The reason for restricted rotation in alkenes relates to the orbitals discussed in Chapter 2.2. Carbon atoms in alkenes are sp2 hybridized, meaning they contain three hybridized sp2 orbitals and one unhybridized p-orbital. This unhybridized p-orbital can make a π-bond by overlapping with another p-orbital. The two unhybridized p-orbitals overlap above and below the plane of the molecule (Figure 2.5.1.b). If one of the carbon atoms in the π-bond were to rotate, the p-orbitals would no longer overlap above and below the plane of the molecule, which would break the π-bond. Therefore, alkenes have a restricted rotation.
Note the different terminology used for the structural arrangement of alkenes compared to alkanes. Alkenes have different configurations, which are permanent geometries due to restricted rotation about the carbon-carbon double bond. This means that two configurations of an alkene cannot be interconverted, and they are different molecules with different properties. Alkanes have different conformations due to the free rotation about carbon-carbon single bonds. Two conformations of an alkane can be interconverted, which happens regularly at room temperature as molecules are in constant motion.
Impact of Geometry on Melting Point
The cis and trans configurations of alkenes are seen in fatty acids such as oleic and elaidic acid pictured below in Figure 2.5.1.c.
The cis configuration of this molecule (left) creates kinks in the chain, while the trans configuration (right) has a similar zig-zag structure as a saturated hydrocarbon. The kinks in oleic acid prevent molecules from packing tightly together. The lower packing efficiency prevents intermolecular forces of attraction between chains, and thus requires less energy to melt. In contrast, the trans configuration will pack together more efficiently. Greater possibilities for intermolecular attractive forces in elaidic acid means that more energy is required to melt it, raising the melting point compared to the cis configuration. This can be seen in the melting points, where oleic acid has a melting point of 17oC and elaidic acid has one of 52oC.

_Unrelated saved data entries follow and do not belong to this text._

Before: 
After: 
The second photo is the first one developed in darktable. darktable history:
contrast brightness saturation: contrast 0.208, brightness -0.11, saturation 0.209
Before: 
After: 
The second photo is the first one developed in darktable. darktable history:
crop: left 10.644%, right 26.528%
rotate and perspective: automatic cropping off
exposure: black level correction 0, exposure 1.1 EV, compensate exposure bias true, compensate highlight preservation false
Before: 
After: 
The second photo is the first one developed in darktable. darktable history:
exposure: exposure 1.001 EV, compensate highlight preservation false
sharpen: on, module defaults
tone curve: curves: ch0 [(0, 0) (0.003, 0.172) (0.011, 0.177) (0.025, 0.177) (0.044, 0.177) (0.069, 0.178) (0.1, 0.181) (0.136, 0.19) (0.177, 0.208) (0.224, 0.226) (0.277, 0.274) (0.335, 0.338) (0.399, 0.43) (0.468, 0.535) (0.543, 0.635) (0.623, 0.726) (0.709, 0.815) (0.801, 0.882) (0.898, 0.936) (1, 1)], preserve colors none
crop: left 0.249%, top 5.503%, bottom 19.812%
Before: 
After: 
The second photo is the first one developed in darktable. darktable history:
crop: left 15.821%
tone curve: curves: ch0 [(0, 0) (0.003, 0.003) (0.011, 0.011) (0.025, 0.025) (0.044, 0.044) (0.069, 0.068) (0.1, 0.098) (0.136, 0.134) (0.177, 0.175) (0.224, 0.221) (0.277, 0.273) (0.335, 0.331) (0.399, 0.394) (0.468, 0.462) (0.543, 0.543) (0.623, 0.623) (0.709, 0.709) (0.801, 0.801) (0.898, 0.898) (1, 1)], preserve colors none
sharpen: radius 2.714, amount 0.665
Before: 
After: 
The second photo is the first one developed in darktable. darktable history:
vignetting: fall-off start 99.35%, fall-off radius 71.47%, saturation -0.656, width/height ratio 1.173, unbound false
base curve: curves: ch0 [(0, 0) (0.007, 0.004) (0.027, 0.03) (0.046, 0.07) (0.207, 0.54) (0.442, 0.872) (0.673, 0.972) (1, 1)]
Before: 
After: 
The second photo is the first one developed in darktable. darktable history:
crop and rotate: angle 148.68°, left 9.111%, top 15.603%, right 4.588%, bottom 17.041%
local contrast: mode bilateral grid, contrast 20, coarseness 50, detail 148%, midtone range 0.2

(The full solution to this problem can be found in Chapter 5.1).
Key Takeaways
- Conformations of molecules are the different non-permanent orientations in three-dimensional space which a molecule can take. This is possible as bonds can rotate, changing the 3D shape.
- This is seen in alkanes, which switch between conformations.
- Configurations are permanent geometric spatial arrangements that a molecule has, for example in alkenes. Confirmations occur in alkenes with cis and trans configurations, being permanent spatial arrangements as the double bond cannot rotate.
- The double bond cannot rotate since the π bond with the p orbitals in alkenes would have to break, requiring energy.
- Alkenes have multiple names for their configurations, such as the cis/trans naming convention
- Cis alkenes have their alkyl chains on the same side of the double bond, while trans alkenes have their alkyl chains on opposite sides of the double bond.
- The properties of cis and trans alkenes vary.
- Trans alkenes have a zig-zag structure that can pack closely together, resulting more intermolecular interactions and higher melting points.
- As cis alkenes have kinks in their chain, they cannot pack together as efficiently, resulting in less intermolecular interactions and lower melting points.
Different 3-dimensional spatial arrangements which atoms in a molecule can freely change between
A permanent geometry of a molecule resulting from spatial arrangements of its bonds, usually seen in alkenes.